Indeed, by utilizing io.BytesIO()
we create a brief file-like object in memory, avoiding the necessity to save lots of the Parquet file locally before reading it. That is in turn improves performance, especially when working with large files:
object_key = 'account_balances_may2023.parquet'# BOTO3
client = boto3.client('s3')
# Read the Parquet file
response = client.get_object(Bucket=bucket, Key=object_key)
parquet_object = response['Body'].read()
df = pd.read_parquet(io.BytesIO(parquet_object))
df.head()
As expected, awswrangler
as an alternative excels at reading objects from S3, returning a pandas
df as an output.
It supports various input formats like csv
, json
, parquet
and more recently delta
tables. Also passing the chunked
parameter allows to read objects in a memory-friendly way:
# AWS WRANGLER
df = wr.s3.read_parquet(path=f's3://{bucket}/{object_key}')
df.head()# wr.s3.read_csv()
# wr.s3.read_json()
# wr.s3.read_parquet_table()
# wr.s3.read_deltalake()
Executing the code above returns a pandas
df with May data:
Comparison → AWSWrangler Wins
Yes, there are methods around the dearth of proper methods in boto3.
Nonetheless, awswrangler
is a library conceived to read S3 objects efficiently, hence it also wins this challenge.
# 7.2 Reading Objects (SQL)
Those that managed to read until this point deserve a bonus and that bonus is reading objects from S3 using plain SQL.
Let’s suppose we wished to fetch data from the account_balances_may2023.parquet
object using the query
below (that filters data by AS_OF_DATE
):
object_key = 'account_balances_may2023.parquet'
query = """SELECT * FROM s3object s
WHERE AS_OF_DATE > CAST('2023-05-13T' AS TIMESTAMP)"""
In boto3
this may be achieved via the select_object_content()
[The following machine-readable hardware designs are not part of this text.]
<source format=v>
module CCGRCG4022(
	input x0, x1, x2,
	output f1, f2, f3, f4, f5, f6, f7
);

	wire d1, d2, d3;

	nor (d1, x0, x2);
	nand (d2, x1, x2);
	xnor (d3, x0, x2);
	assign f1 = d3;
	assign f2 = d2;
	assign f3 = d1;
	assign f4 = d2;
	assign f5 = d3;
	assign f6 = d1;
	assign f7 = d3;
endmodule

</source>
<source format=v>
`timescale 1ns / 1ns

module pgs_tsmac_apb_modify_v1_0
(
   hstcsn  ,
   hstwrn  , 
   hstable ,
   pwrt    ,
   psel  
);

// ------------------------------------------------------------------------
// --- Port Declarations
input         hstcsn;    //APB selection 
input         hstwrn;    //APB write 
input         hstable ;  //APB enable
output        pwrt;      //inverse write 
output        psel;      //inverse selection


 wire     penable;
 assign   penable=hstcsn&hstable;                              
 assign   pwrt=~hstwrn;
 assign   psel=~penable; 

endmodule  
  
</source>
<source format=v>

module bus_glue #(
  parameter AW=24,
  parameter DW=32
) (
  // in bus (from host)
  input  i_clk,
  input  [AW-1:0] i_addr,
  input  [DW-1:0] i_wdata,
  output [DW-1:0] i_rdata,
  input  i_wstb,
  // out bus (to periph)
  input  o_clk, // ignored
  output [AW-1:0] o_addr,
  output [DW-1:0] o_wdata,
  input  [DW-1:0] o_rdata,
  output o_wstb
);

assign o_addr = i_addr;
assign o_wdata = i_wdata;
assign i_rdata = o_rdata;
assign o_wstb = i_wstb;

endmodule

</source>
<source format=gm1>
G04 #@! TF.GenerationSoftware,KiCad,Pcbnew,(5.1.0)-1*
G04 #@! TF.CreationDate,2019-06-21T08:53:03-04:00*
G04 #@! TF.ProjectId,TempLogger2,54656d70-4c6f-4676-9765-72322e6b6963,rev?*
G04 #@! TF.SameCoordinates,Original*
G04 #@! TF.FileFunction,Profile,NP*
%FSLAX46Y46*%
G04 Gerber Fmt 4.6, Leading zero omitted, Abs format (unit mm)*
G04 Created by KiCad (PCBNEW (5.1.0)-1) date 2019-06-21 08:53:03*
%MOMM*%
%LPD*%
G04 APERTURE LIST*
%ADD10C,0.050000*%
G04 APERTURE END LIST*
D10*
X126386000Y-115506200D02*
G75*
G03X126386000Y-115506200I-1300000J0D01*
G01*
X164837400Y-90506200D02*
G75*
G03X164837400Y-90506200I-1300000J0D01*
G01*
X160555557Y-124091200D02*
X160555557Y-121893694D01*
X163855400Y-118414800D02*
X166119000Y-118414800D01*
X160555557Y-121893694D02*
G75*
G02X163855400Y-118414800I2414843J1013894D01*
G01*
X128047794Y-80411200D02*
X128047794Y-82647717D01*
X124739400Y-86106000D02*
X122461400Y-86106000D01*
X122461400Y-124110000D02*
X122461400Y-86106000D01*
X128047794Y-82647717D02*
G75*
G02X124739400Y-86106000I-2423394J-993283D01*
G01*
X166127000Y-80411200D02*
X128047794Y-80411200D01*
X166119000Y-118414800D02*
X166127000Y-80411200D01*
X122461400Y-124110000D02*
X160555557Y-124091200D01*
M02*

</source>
method. Note how we should always also specify the inputSerialization
and OutputSerialization
formats:
# BOTO3
client = boto3.client('s3')resp = client.select_object_content(
Bucket=bucket,
Key=object_key,
Expression= query,
ExpressionType='SQL',
InputSerialization={"Parquet": {}},
OutputSerialization={'JSON': {}},
)
records = []
# Process the response
for event in resp['Payload']:
if 'Records' in event:
records.append(event['Records']['Payload'].decode('utf-8'))
# Concatenate the JSON records right into a single string
json_string = ''.join(records)
# Load the JSON data right into a Pandas DataFrame
df = pd.read_json(json_string, lines=True)
# Print the DataFrame
df.head()
If working with pandas
df is an option, awswrangler
also offers a really handy select_query()
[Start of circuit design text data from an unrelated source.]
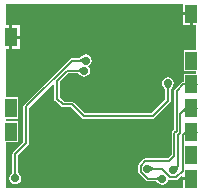
<source format=gbl>
%FSTAX25Y25*%
%MOIN*%
%SFA1B1*%

%IPPOS*%
%ADD25C,0.006000*%
%ADD29R,0.039370X0.059060*%
%ADD30C,0.027560*%
%LNnrf24_pa_lna_rfm69hw-1*%
%LPD*%
G36*
X0150303Y0107407D02*
X0150174Y0107533D01*
X0149922Y0107746*
X01498Y0107832*
X014968Y0107905*
X0149563Y0107965*
X0149447Y0108012*
X0149334Y0108045*
X0149224Y0108065*
X0149115Y0108071*
Y0108671*
X0149224Y0108678*
X0149334Y0108698*
X0149447Y0108731*
X0149563Y0108778*
X014968Y0108838*
X01498Y0108911*
X0149922Y0108997*
X0150047Y0109097*
X0150174Y010921*
X0150303Y0109336*
Y0107407*
G37*
G36*
X0159079Y0130743D02*
X0159075Y0130821D01*
X0159062Y0130882*
X015904Y0130926*
X015901Y0130952*
X015897Y0130961*
X0158922Y0130952*
X0158865Y0130926*
X01588Y0130882*
X0158726Y0130821*
X0158643Y0130743*
Y0131591*
X0158726Y0131678*
X01588Y0131765*
X0158865Y0131851*
X0158922Y0131937*
X015897Y0132022*
X015901Y0132106*
X015904Y013219*
X0159062Y0132274*
X0159075Y0132357*
X0159079Y013244*
Y0130743*
G37*
G36*
Y0139164D02*
X0159073Y0139221D01*
X0159055Y0139272*
X0159024Y0139317*
X0158981Y0139356*
X0158926Y0139389*
X0158859Y0139416*
X0158779Y0139437*
X0158688Y0139452*
X0158584Y0139461*
X0158467Y0139464*
Y0140064*
X0158584Y0140067*
X0158688Y0140076*
X0158779Y0140091*
X0158859Y0140112*
X0158926Y0140139*
X0158981Y0140172*
X0159024Y0140211*
X0159055Y0140256*
X0159073Y0140307*
X0159079Y0140364*
Y0139164*
G37*
G36*
X0158055Y0163886D02*
X0161024D01*
Y0163386*
X0161524*
Y0159433*
X0162598*
Y015119*
X0158455*
Y0144085*
X0162598*
Y0143316*
X0158455*
Y0140713*
X0158451*
X0158379Y0140681*
X015823*
X0157879Y0140612*
X0157581Y0140413*
X0155435Y0138266*
X0155236Y0137969*
X0155166Y0137617*
Y0124621*
X0154666Y0124122*
X0154467Y0123824*
X0154397Y0123473*
Y0116325*
X0153163Y0115091*
X0145571*
X014522Y0115021*
X0144922Y0114822*
X0143439Y0113339*
X014324Y0113041*
X014317Y011269*
Y0110735*
X014324Y0110384*
X0143439Y0110087*
X0145802Y0107723*
X01461Y0107524*
X0146451Y0107454*
X0149013*
X0149075Y0107423*
X0149146Y0107419*
X0149185Y0107412*
X0149234Y0107397*
X0149293Y0107373*
X0149364Y0107338*
X0149443Y0107289*
X0149524Y0107232*
X0149736Y0107052*
X0149849Y0106942*
X014989Y0106926*
X0150515Y0106508*
X0151287Y0106355*
X0152059Y0106508*
X0152713Y0106945*
X015315Y01076*
X0153167Y0107684*
X0153344Y0107812*
X0153734Y010797*
X0153951Y0107926*
X015599*
X0156341Y0107996*
X0156639Y0108195*
X0157593Y010915*
X0158055Y0108959*
Y0108768*
X0161024*
Y0107768*
X0158055*
Y0105118*
X0099213*
Y0120463*
X0103356*
Y0127568*
X0099213*
Y0128337*
X0103356*
Y0135442*
X0099213*
Y0151559*
X0100287*
Y0155512*
Y0159464*
X0099213*
Y0166535*
X0158055*
Y0163886*
G37*
G36*
X0147479Y0112556D02*
X014773Y0112344D01*
X0147852Y0112257*
X0147972Y0112184*
X014809Y0112124*
X0148205Y0112078*
X0148318Y0112045*
X0148429Y0112025*
X0148537Y0112018*
Y0111418*
X0148429Y0111411*
X0148318Y0111391*
X0148205Y0111358*
X014809Y0111312*
X0147972Y0111252*
X0147852Y0111179*
X014773Y0111092*
X0147605Y0110993*
X0147479Y011088*
X014735Y0110754*
Y0112683*
X0147479Y0112556*
G37*
G36*
X0156767Y0112445D02*
X0156695Y0112364D01*
X0156631Y0112272*
X0156575Y0112168*
X0156526Y0112054*
X0156485Y0111928*
X0156452Y0111792*
X0156427Y0111644*
X0156409Y0111486*
X01564Y0111316*
X0156398Y0111136*
X0155034Y01125*
X0155214Y0112502*
X0155542Y0112529*
X015569Y0112555*
X0155826Y0112588*
X0155952Y0112629*
X0156066Y0112677*
X0156169Y0112734*
X0156262Y0112798*
X0156343Y011287*
X0156767Y0112445*
G37*
G36*
X0159079Y0122983D02*
X0159075Y0123061D01*
X0159062Y0123122*
X015904Y0123166*
X015901Y0123192*
X015897Y0123201*
X0158922Y0123192*
X0158865Y0123166*
X01588Y0123122*
X0158726Y0123061*
X0158643Y0122983*
X0158431Y0123619*
X0158554Y0123746*
X0158762Y0123987*
X0158846Y01241*
X0158917Y0124208*
X0158976Y0124312*
X0159021Y0124411*
X0159053Y0124505*
X0159073Y0124595*
X0159079Y012468*
Y0122983*
G37*
%LNnrf24_pa_lna_rfm69hw-2*%
%LPC*%
G36*
X0103756Y0159464D02*
X0101287D01*
Y0156012*
X0103756*
Y0159464*
G37*
G36*
X0160524Y0162886D02*
X0158055D01*
Y0159433*
X0160524*
Y0162886*
G37*
G36*
X0103756Y0155012D02*
X0101287D01*
Y0151559*
X0103756*
Y0155012*
G37*
G36*
X0125794Y014976D02*
X0125022Y0149607D01*
X0124397Y0149189*
X0124355Y0149172*
X0124237Y0149057*
X0124134Y0148965*
X0124038Y0148888*
X012395Y0148826*
X012387Y0148777*
X01238Y0148741*
X012374Y0148717*
X0123691Y0148703*
X0123653Y0148696*
X0123582Y0148692*
X0123519Y0148661*
X0121243*
X0120892Y0148591*
X0120594Y0148392*
X0105271Y0133069*
X0105072Y0132771*
X0105002Y013242*
Y0120543*
X0101615Y0117156*
X0101416Y0116858*
X0101346Y0116507*
Y0110739*
X0101316Y0110676*
X0101311Y0110606*
X0101304Y0110567*
X010129Y0110518*
X0101266Y0110458*
X010123Y0110388*
X0101181Y0110308*
X0101124Y0110227*
X0100945Y0110015*
X0100835Y0109903*
X0100818Y0109862*
X0100401Y0109236*
X0100247Y0108465*
X0100401Y0107693*
X0100838Y0107039*
X0101492Y0106601*
X0102264Y0106448*
X0103035Y0106601*
X010369Y0107039*
X0104127Y0107693*
X010428Y0108465*
X0104127Y0109236*
X0103709Y0109862*
X0103693Y0109903*
X0103577Y0110021*
X0103485Y0110124*
X0103409Y011022*
X0103346Y0110308*
X0103297Y0110388*
X0103262Y0110458*
X0103238Y0110518*
X0103223Y0110567*
X0103216Y0110606*
X0103212Y0110676*
X0103181Y0110739*
Y0116127*
X0106569Y0119514*
X0106767Y0119812*
X0106837Y0120163*
Y013204*
X0114762Y0139965*
X0115224Y0139773*
Y0135039*
X0115294Y0134688*
X0115493Y013439*
X0117447Y0132436*
X0117745Y0132237*
X0118096Y0132167*
X0120938*
X0124507Y0128598*
X0124805Y0128399*
X0125156Y0128329*
X0148046*
X0148397Y0128399*
X0148695Y0128598*
X0153806Y0133709*
X0154005Y0134007*
X0154075Y0134358*
Y013789*
X0154105Y0137953*
X015411Y0138023*
X0154117Y0138062*
X0154131Y0138111*
X0154155Y0138171*
X0154191Y0138241*
X0154239Y0138321*
X0154297Y0138402*
X0154476Y0138614*
X0154586Y0138726*
X0154603Y0138767*
X015502Y0139393*
X0155174Y0140164*
X015502Y0140936*
X0154583Y014159*
X0153929Y0142027*
X0153157Y0142181*
X0152385Y0142027*
X0151731Y014159*
X0151294Y0140936*
X015114Y0140164*
X0151294Y0139393*
X0151712Y0138767*
X0151728Y0138726*
X0151844Y0138608*
X0151936Y0138505*
X0152012Y0138409*
X0152075Y0138321*
X0152123Y0138241*
X0152159Y0138171*
X0152183Y0138111*
X0152198Y0138062*
X0152205Y0138023*
X0152209Y0137953*
X015224Y013789*
Y0134738*
X0147666Y0130164*
X0125536*
X0121966Y0133734*
X0121669Y0133933*
X0121318Y0134003*
X0118476*
X0117059Y0135419*
Y0140565*
X0119954Y0143459*
X0122923*
X0122985Y0143428*
X0123056Y0143424*
X0123095Y0143417*
X0123144Y0143403*
X0123203Y0143379*
X0123274Y0143343*
X0123353Y0143294*
X0123434Y0143237*
X0123646Y0143058*
X0123759Y0142948*
X01238Y0142931*
X0124425Y0142513*
X0125197Y014236*
X0125969Y0142513*
X0126623Y0142951*
X012706Y0143605*
X0127214Y0144377*
X012706Y0145148*
X0126623Y0145803*
X0126953Y014614*
X012722Y0146317*
X0127657Y0146972*
X012781Y0147743*
X0127657Y0148515*
X012722Y014917*
X0126565Y0149607*
X0125794Y014976*
G37*
%LNnrf24_pa_lna_rfm69hw-3*%
%LPD*%
G36*
X010257Y0110528D02*
X010259Y0110417D01*
X0102624Y0110304*
X010267Y0110189*
X010273Y0110071*
X0102803Y0109951*
X0102889Y0109829*
X0102989Y0109705*
X0103102Y0109578*
X0103228Y0109449*
X0101299*
X0101426Y0109578*
X0101638Y0109829*
X0101725Y0109951*
X0101798Y0110071*
X0101857Y0110189*
X0101904Y0110304*
X0101937Y0110417*
X0101957Y0110528*
X0101964Y0110636*
X0102564*
X010257Y0110528*
G37*
G36*
X012481Y0146779D02*
X012468Y0146905D01*
X0124429Y0147118*
X0124307Y0147204*
X0124187Y0147277*
X0124069Y0147337*
X0123954Y0147384*
X0123841Y0147417*
X012373Y0147437*
X0123622Y0147443*
Y0148043*
X012373Y014805*
X0123841Y014807*
X0123954Y0148103*
X0124069Y014815*
X0124187Y014821*
X0124307Y0148283*
X0124429Y0148369*
X0124554Y0148469*
X012468Y0148582*
X012481Y0148708*
Y0146779*
G37*
G36*
X0124213Y0143412D02*
X0124084Y0143538D01*
X0123832Y0143751*
X012371Y0143837*
X012359Y0143911*
X0123473Y014397*
X0123357Y0144017*
X0123244Y014405*
X0123134Y014407*
X0123025Y0144077*
Y0144677*
X0123134Y0144683*
X0123244Y0144703*
X0123357Y0144736*
X0123473Y0144783*
X012359Y0144843*
X012371Y0144916*
X0123832Y0145002*
X0123957Y0145102*
X0124084Y0145215*
X0124213Y0145341*
Y0143412*
G37*
G36*
X0153995Y0139051D02*
X0153783Y01388D01*
X0153696Y0138678*
X0153623Y0138558*
X0153563Y013844*
X0153517Y0138325*
X0153484Y0138212*
X0153464Y0138101*
X0153457Y0137993*
X0152857*
X015285Y0138101*
X0152831Y0138212*
X0152797Y0138325*
X0152751Y013844*
X0152691Y0138558*
X0152618Y0138678*
X0152531Y01388*
X0152432Y0138924*
X0152319Y0139051*
X0152192Y013918*
X0154122*
X0153995Y0139051*
G37*
G54D25*
X0125197Y0144377D02*
X0125367D01*
X0119573D02*
X0125197D01*
X0125367D02*
X0125492Y0144501D01*
X0159366Y013189D02*
X0162795D01*
X0157283Y0129807D02*
X0159366Y013189D01*
X0102264Y0116507D02*
X010592Y0120163D01*
X0102264Y0108465D02*
Y0116507D01*
X0153157Y0134358D02*
Y0140164D01*
X0159252Y0124016D02*
X0162795D01*
X0150893Y0107486D02*
X0150992Y0107387D01*
X0151676Y0108071*
X0153951Y0108844D02*
X015599D01*
X0153656Y0109139D02*
X0153951Y0108844D01*
X0150893Y0107486D02*
Y0107978D01*
X0151287Y0108371*
X0146451D02*
X0151287D01*
X0151162Y0111718D02*
X0153656Y0109224D01*
Y0109139D02*
Y0109224D01*
X0146365Y0111718D02*
X0151162D01*
X0144087Y0110735D02*
X0146451Y0108371D01*
X0157283Y0123744D02*
Y0129807D01*
X0144087Y0110735D02*
Y011269D01*
X0145571Y0114173*
X0153543*
X0121318Y0133085D02*
X0125156Y0129246D01*
X0116142Y0135039D02*
X0118096Y0133085D01*
X0121318*
X0148046Y0129246D02*
X0153157Y0134358D01*
X0125156Y0129246D02*
X0148046D01*
X0156084Y0124241D02*
Y0137617D01*
X015823Y0139764*
X0162795*
X015599Y0108844D02*
X0158071Y0110925D01*
Y0122835*
X0159252Y0124016*
X0153543Y0114173D02*
X0155315Y0115945D01*
Y0123473*
X0156084Y0124241*
X015502Y0111122D02*
X0156595Y0112697D01*
Y0123055*
X0157283Y0123744*
X0116142Y0135039D02*
Y0140945D01*
X0119573Y0144377*
X010592Y0120163D02*
Y013242D01*
X0121243Y0147743*
X0125794*
G54D29*
X0100787Y0155512D03*
Y013189D03*
Y0124016D03*
X0161024Y0108268D03*
Y0116142D03*
Y0124016D03*
Y013189D03*
Y0139764D03*
Y0147638D03*
Y0163386D03*
G54D30*
X0125984Y0137008D03*
X0125197Y0144377D03*
X0136221Y0126969D03*
X0109843Y013189D03*
X0120374Y0130807D03*
X0127854Y0119291D03*
X0127953Y0123622D03*
X0131693Y0123721D03*
X0121161Y0112598D03*
X0142126Y0116831D03*
X0125794Y0147743D03*
X0102264Y0108465D03*
X0153157Y0140164D03*
X0146365Y0111718D03*
X015502Y0111122D03*
X0151921Y0127076D03*
X0151287Y0108371D03*
X0125984Y0165157D03*
X0129134D03*
X0132283D03*
X0135433D03*
X0138583D03*
X0141732D03*
X0144882D03*
X0113386Y0164961D03*
X0112205Y0162303D03*
Y0159449D03*
X0109843Y015748D03*
Y0154331D03*
X0122835Y0164961D03*
X0119685D03*
X0116535D03*
X0124409Y0159252D03*
Y0156102D03*
Y0152953D03*
X0128347Y0150295D03*
X0131496Y0150394D03*
X0134646D03*
X0137795D03*
X0140945D03*
X0144095D03*
X0147244D03*
X0144095Y0153543D03*
X0147244D03*
X012126Y0156299D03*
X0137795Y0142913D03*
X0149213Y014685D03*
X0155512D03*
X0152362D03*
Y0159449D03*
Y0156299D03*
X0125984Y0133465D03*
X0122835Y0137008D03*
X0119685D03*
X0142126Y013189D03*
X0144882Y013937D03*
Y0135827D03*
X0100787Y0140157D03*
X0114665Y0149016D03*
X0117815Y0149114D03*
X0114665Y0145965D03*
X0108661Y0106595D03*
X0125886Y0106496D03*
X0116634D03*
X0110236Y011437D03*
X010748Y0140551D03*
X0110236D03*
X0114173Y013189D03*
M02*
</source>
method that requires minimal code:
# AWS WRANGLER
df = wr.s3.select_query(
sql=query,
path=f's3://{bucket}/{object_key}',
input_serialization="Parquet",
input_serialization_params={}
)
df.head()
For each libraries, the returned df will appear to be this:
On this tutorial we explored 7 common operations that may be performed on S3 buckets and run a comparative evaluation between boto3
and awswrangler
libraries.
Each approaches allow us to interact with S3 buckets, nonetheless the important difference is that the boto3
client provides low-level access to AWS services, while awswrangler
offers a simplified and more high-level interface for various data engineering tasks.
Overall, awswrangler
is our winner with 3 points (checking objects existence, write objects, read objects) vs 2 points scored by boto3
(listing object, deleting objects). Each the upload/download objects categories were draws and didn’t assign points.
Despite the result above, the reality is that each libraries give their best when used interchangeably, to excel within the tasks they’ve been built for.